BRIEF
Please repeat the line that has "Förderungen" and all lines after it, exactly as they appear, through the end of the entries.

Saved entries
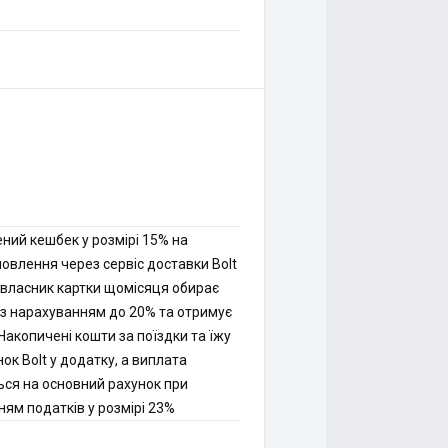
ний кешбек у розмірі 15% на
амовлення через сервіс доставки Bolt
, власник картки щомісяця обирає
ку з нарахуванням до 20% та отримує
 Накопичені кошти за поїздки та їжу
к Bolt у додатку, а виплата
ься на основний рахунок при
ням податків у розмірі 23%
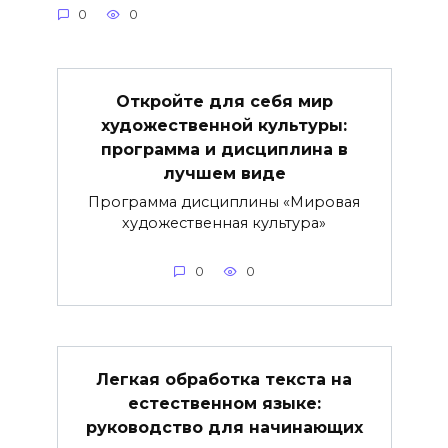
0
0
Откройте для себя мир
художественной культуры:
программа и дисциплина в
лучшем виде
Программа дисциплины «Мировая
художественная культура»
0
0
Легкая обработка текста на
естественном языке:
руководство для начинающих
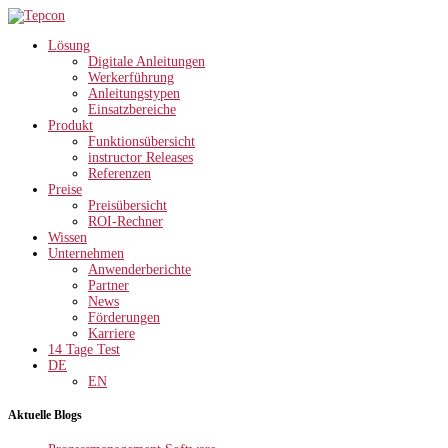
Lösung
Digitale Anleitungen
Werkerführung
Anleitungstypen
Einsatzbereiche
Produkt
Funktionsübersicht
instructor Releases
Referenzen
Preise
Preisübersicht
ROI-Rechner
Wissen
Unternehmen
Anwenderberichte
Partner
News
Förderungen
Karriere
14 Tage Test
DE
EN
Aktuelle Blogs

WRITTEN REPLY
Förderungen
Karriere
14 Tage Test
DE
EN
Aktuelle Blogs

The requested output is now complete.